EXERCISE DIRECTIONS — May I please have every record restated word for word, with the images left out?

[Object localization data]
════════════════════

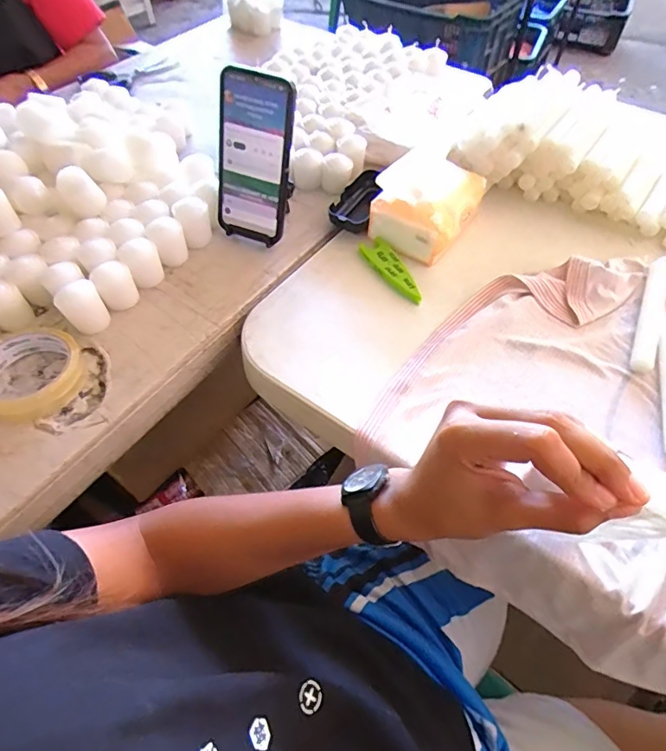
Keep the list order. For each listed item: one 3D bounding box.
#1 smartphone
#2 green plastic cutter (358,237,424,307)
[{"bbox_3d":[-0.084,-0.225,0.509,0.077,0.164,0.018,19,37,10],"label":"smartphone"},{"bbox_3d":[0.066,-0.120,0.539,0.033,0.011,0.105,-23,57,-15],"label":"green plastic cutter"}]

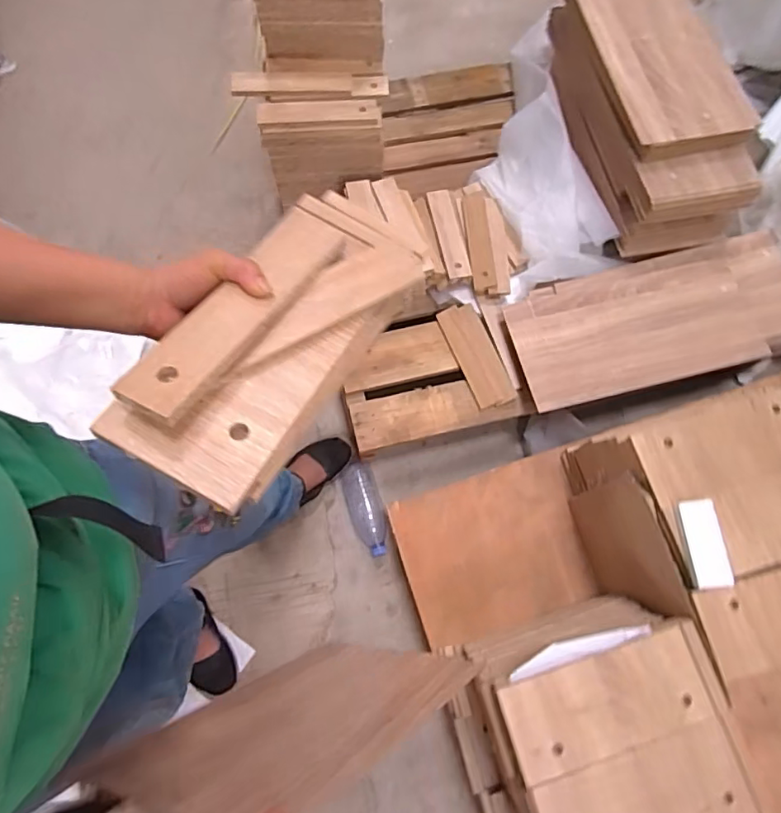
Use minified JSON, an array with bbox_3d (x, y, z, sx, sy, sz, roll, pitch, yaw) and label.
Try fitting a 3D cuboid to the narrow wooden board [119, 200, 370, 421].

════════════════════

ANSWER SECTION —
Keep the list order. For each listed item: one 3D bounding box.
#1 smartphone
#2 green plastic cutter (358,237,424,307)
[{"bbox_3d":[-0.084,-0.225,0.509,0.077,0.164,0.018,19,37,10],"label":"smartphone"},{"bbox_3d":[0.066,-0.120,0.539,0.033,0.011,0.105,-23,57,-15],"label":"green plastic cutter"}]

Use minified JSON, an array with bbox_3d (x, y, z, sx, sy, sz, roll, pitch, yaw) and label.
Try fitting a 3D cuboid to the narrow wooden board [119, 200, 370, 421].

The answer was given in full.